Założyciel Wikileaks opuścił więzienie. Przełom w sprawie

Założyciel Wikileaks Julian Assange został zwolniony z brytyjskiego więzienia i opuścił Wielką Brytanię na pokładzie samolotu. Wcześniej zawarł ugodę z amerykańskim wymiarem sprawiedliwości. W USA groziło mu 175 lat więzienia za ujawnienie tajnych dokumentów.
Julian Assange w poniedziałek opuścił brytyjskie więzienie o zaostrzonym rygorze Belmarsh, w którym przebywał od 2019 roku.

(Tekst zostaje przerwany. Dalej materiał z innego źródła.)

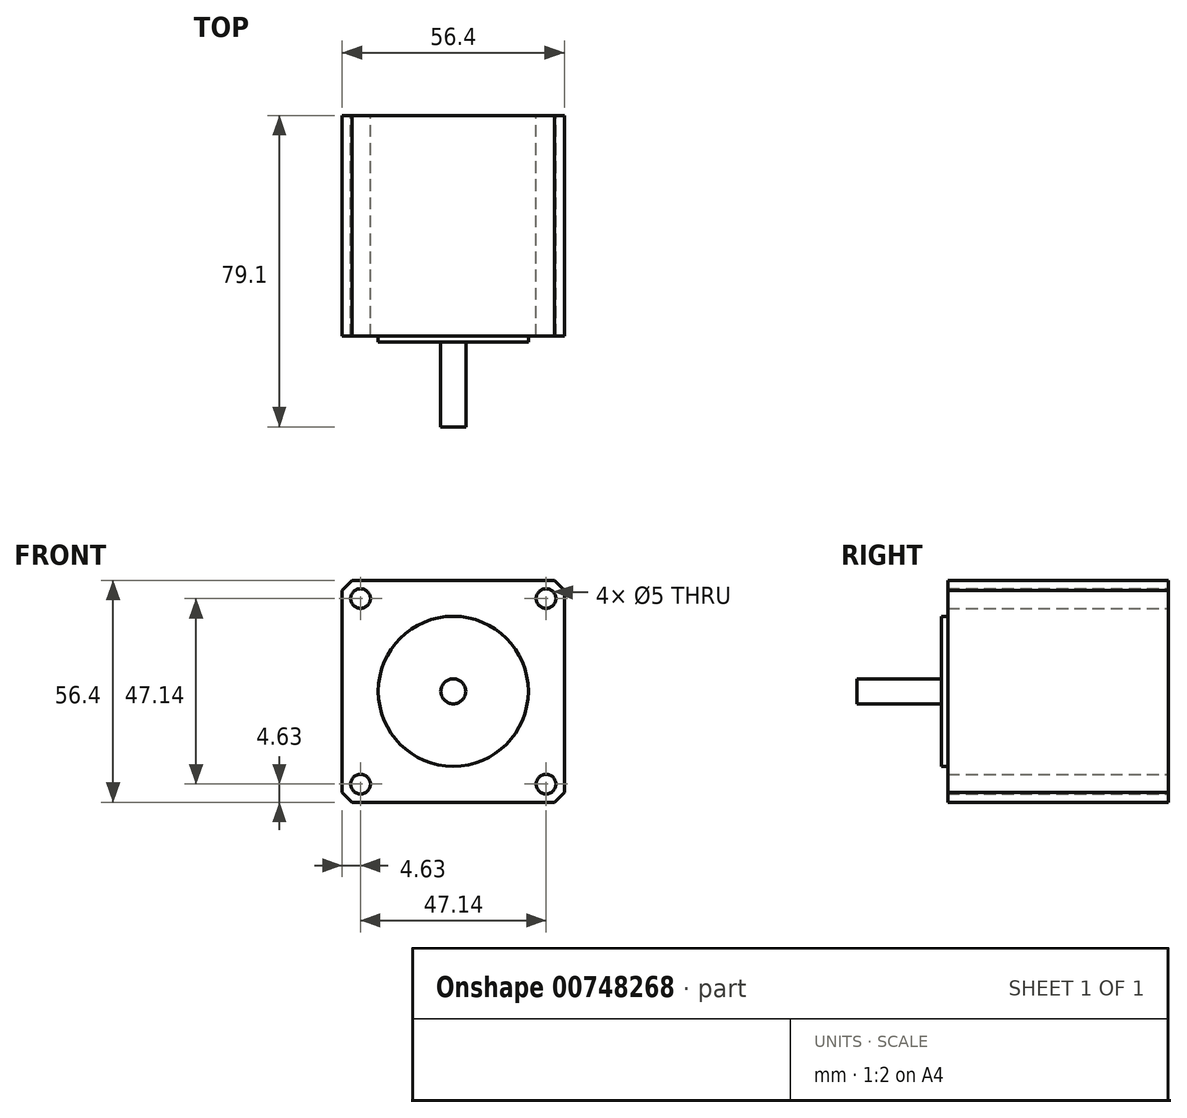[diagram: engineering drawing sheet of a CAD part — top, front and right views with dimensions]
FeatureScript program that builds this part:
annotation { "Feature Type Name" : "Feature", "Feature Type Description" : "" }
export const myFeature = defineFeature(function(context is Context, id is Id, definition is map)
    precondition{}
    {
        {
            var Q0;
            Q0=qCreatedBy(makeId("Front.planeOp"),FACE);
            var sketch = newSketch(context, id + "F0", { "sketchPlane" : qUnion([Q0])});
            skLineSegment(sketch, "E0.bottom", {"start": v(28.2, -28.2) * mm, "end": v(-28.2, -28.2) * mm});
            skLineSegment(sketch, "E0.top", {"start": v(28.2, 28.2) * mm, "end": v(-28.2, 28.2) * mm});
            skLineSegment(sketch, "E0.left", {"start": v(28.2, -28.2) * mm, "end": v(28.2, 28.2) * mm});
            skLineSegment(sketch, "E0.right", {"start": v(-28.2, -28.2) * mm, "end": v(-28.2, 28.2) * mm});
            skPoint(sketch, "E0.middle", {"position": v(0, 0) * mm});
            skSolve(sketch);
        }
        {
            var Q0;
            Q0 = qSketchRegion(id + "F0", true);
            extrude(context, id + "F1", {"entities" : qUnion([Q0]), "depth" : 56 * mm, "offsetDistance" : 25.4 * mm});
        }
        {
            var Q0;
            Q0=makeQuery(id+"F1.opExtrude","CAP_FACE",FACE,{"disambiguationData":[OSD([sQuery(id+"F0.wireOp",EDGE,"E0.bottom"),sQuery(id+"F0.wireOp",EDGE,"E0.top"),sQuery(id+"F0.wireOp",EDGE,"E0.left"),sQuery(id+"F0.wireOp",EDGE,"E0.right")])],"isStart":false});
            var sketch = newSketch(context, id + "F2", { "sketchPlane" : qUnion([Q0])});
            skCircle(sketch, "E1", {"center": v(0, 0) * mm, "radius": 19.05 * mm});
            skSolve(sketch);
        }
        {
            var Q0;
            Q0 = qSketchRegion(id + "F2", true);
            extrude(context, id + "F3", {"entities" : qUnion([Q0]), "operationType" : NewBodyOperationType.ADD, "depth" : 1.6 * mm, "offsetDistance" : 25.4 * mm});
        }
        {
            var Q0;
            Q0=makeQuery(id+"F3.opExtrude","CAP_FACE",FACE,{"disambiguationData":[OSD([sQuery(id+"F2.wireOp",EDGE,"E1")])],"isStart":false});
            var sketch = newSketch(context, id + "F4", { "sketchPlane" : qUnion([Q0])});
            skCircle(sketch, "E2", {"center": v(0, 0) * mm, "radius": 3.17 * mm});
            skSolve(sketch);
        }
        {
            var Q0;
            Q0 = qSketchRegion(id + "F4", true);
            extrude(context, id + "F5", {"entities" : qUnion([Q0]), "operationType" : NewBodyOperationType.ADD, "depth" : 21.5 * mm, "offsetDistance" : 25.4 * mm});
        }
        {
            var Q0;
            Q0=makeQuery(id+"F1.opExtrude","CAP_FACE",FACE,{"disambiguationData":[OSD([sQuery(id+"F0.wireOp",EDGE,"E0.bottom"),sQuery(id+"F0.wireOp",EDGE,"E0.top"),sQuery(id+"F0.wireOp",EDGE,"E0.left"),sQuery(id+"F0.wireOp",EDGE,"E0.right")])],"isStart":true});
            var sketch = newSketch(context, id + "F6", { "sketchPlane" : qUnion([Q0])});
            skLineSegment(sketch, "E3.bottom", {"start": v(23.57, -23.57) * mm, "end": v(-23.57, -23.57) * mm, "construction": true});
            skLineSegment(sketch, "E3.top", {"start": v(23.57, 23.57) * mm, "end": v(-23.57, 23.57) * mm, "construction": true});
            skLineSegment(sketch, "E3.left", {"start": v(23.57, -23.57) * mm, "end": v(23.57, 23.57) * mm, "construction": true});
            skLineSegment(sketch, "E3.right", {"start": v(-23.57, -23.57) * mm, "end": v(-23.57, 23.57) * mm, "construction": true});
            skPoint(sketch, "E3.middle", {"position": v(0, 0) * mm});
            skCircle(sketch, "E4", {"center": v(23.57, 23.57) * mm, "radius": 2.5 * mm});
            skCircle(sketch, "E5", {"center": v(23.57, -23.57) * mm, "radius": 2.5 * mm});
            skCircle(sketch, "E6", {"center": v(-23.57, -23.57) * mm, "radius": 2.5 * mm});
            skCircle(sketch, "E7", {"center": v(-23.57, 23.57) * mm, "radius": 2.5 * mm});
            skSolve(sketch);
        }
        {
            var Q0;
            Q0 = qSketchRegion(id + "F6", true);
            extrude(context, id + "F7", {"entities" : qUnion([Q0]), "operationType" : NewBodyOperationType.REMOVE, "endBound" : BoundingType.THROUGH_ALL, "oppositeDirection" : true, "depth" : 25.4 * mm, "offsetDistance" : 25.4 * mm});
        }
        {
            var Q0;
            Q0=makeQuery(id+"F1.opExtrude","SWEPT_EDGE",EDGE,{"disambiguationData":[OSD([sQuery(id+"F0.wireOp",EDGE,"E0.top"),sQuery(id+"F0.wireOp",EDGE,"E0.left")])]});
            var Q1;
            Q1=makeQuery(id+"F1.opExtrude","SWEPT_EDGE",EDGE,{"disambiguationData":[OSD([sQuery(id+"F0.wireOp",EDGE,"E0.top"),sQuery(id+"F0.wireOp",EDGE,"E0.right")])]});
            var Q2;
            Q2=makeQuery(id+"F1.opExtrude","SWEPT_EDGE",EDGE,{"disambiguationData":[OSD([sQuery(id+"F0.wireOp",EDGE,"E0.bottom"),sQuery(id+"F0.wireOp",EDGE,"E0.right")])]});
            var Q3;
            Q3=makeQuery(id+"F1.opExtrude","SWEPT_EDGE",EDGE,{"disambiguationData":[OSD([sQuery(id+"F0.wireOp",EDGE,"E0.bottom"),sQuery(id+"F0.wireOp",EDGE,"E0.left")])]});
            chamfer(context, id + "F8", {"entities" : qUnion([Q0, Q1, Q2, Q3]), "width" : 2.54 * mm, "tangentPropagation" : true});
        }
    });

Tego samego dnia odleciał z londyńskiego lotniska Stansted w stronę Saipan - największej wsypy Marianów Północnych będących terytorium USA na Pacyfiku.
Julian Assange zwolniony z więzienia
Założyciel Wikileaks zawarł ugodę z amerykańskim wymiarem sprawiedliwości.
Jak wynika z akt sprawy złożonych w Sądzie Okręgowym Stanów Zjednoczonych dla Marianów Północnych, Australijczyk zgodził się przyznać do jednego zarzutu - spiskowania na celu uzyskania i ujawnienia tajnych dokumentów dotyczących obrony narodowej Stanów Zjednoczonych.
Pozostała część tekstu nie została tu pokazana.